The general had declared:
"The property, real and personal, of all persons in the State of Missouri who shall take up arms against the United States, and who shall be directly proven to have taken active part with their enemies in the field, is declared to be confiscated to the public use; and their slaves, if any they have, are hereby declared free."

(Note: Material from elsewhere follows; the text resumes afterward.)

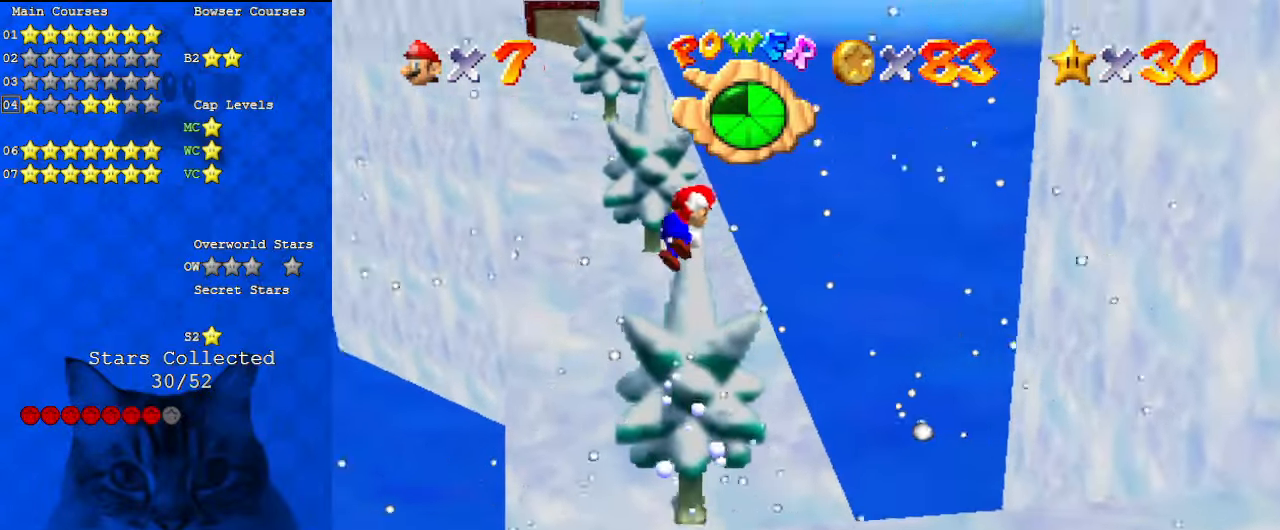
{"keys": ["shift", "up"], "events": [[133, "left", "down"], [300, "left", "up"]]}
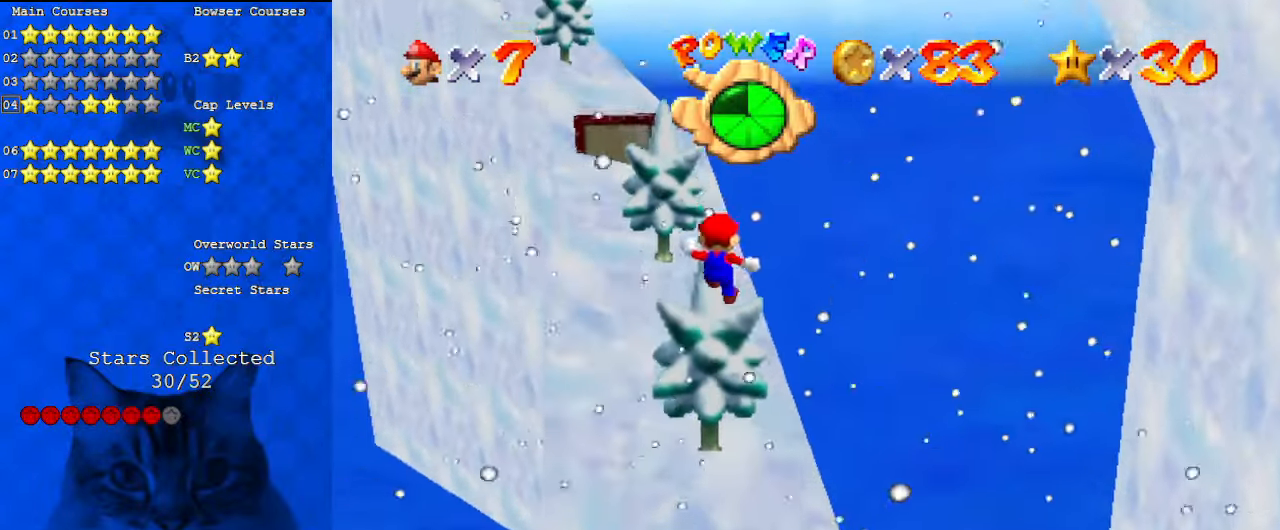
{"keys": ["up"], "events": [[67, "ctrl", "down"], [67, "left", "down"], [200, "shift", "up"], [267, "ctrl", "up"], [267, "left", "up"]]}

On August 6, Lincoln had signed a Confiscation Act into law. This act allowed for the confiscation only of those "persons held to service" who were "employed in hostility to the United States." The act did not free the confiscated slaves. Their status was left undefined, presumably for Congress to decide at some future time. Lincoln found Frémont's emancipation proclamation to be dictatorial, far beyond the power of any general in the field. At this point, he was trying to limit the war to the question of preserving the Union. He asked Frémont to modify the order to conform with the Confiscation Act; the general refused. Now Lincoln was through asking:
WASHINGTON, D.C., Sept. 11, 1861,
Major-Gen. John C. Fremont:
SIR: Yours of the 8th, in answer to mine of 2d inst., was just received. Assuming that you upon the ground could better judge of the necessities of your position, than I could at this distance, on seeing your proclamation of Aug. 30, I perceived no general objection to it; the particular objectionable clause, however, in relation to the confiscation of property, and the liberation of slaves, appeared to me to be objectionable in its non-conformity to the act of Congress, passed the 6th of last August upon the same subjects, and hence I wrote you expressing my wish that that clause should be modified accordingly. Your answer just received, expresses the preference on your part that I should make an open order for the modification, which I very cheerfully do. It is therefore ordered that the said clause of said proclamation be so modified, held and construed as to conform with and not to transcend the provisions on the same subject contained in the act of Congress, entitled "An act to confiscate property used for insurrectionary purposes, approved Aug. 6, 1861," and that said act be published at length with this order. Your obedient servant,
(Signed) A. LINCOLN.
Also on September 11, 1861, in Kentucky, the legislature passed a resolution calling on Governor Beriah Magoffin to order Confederate troops to leave the state. Another resolution calling for both armies to leave was defeated.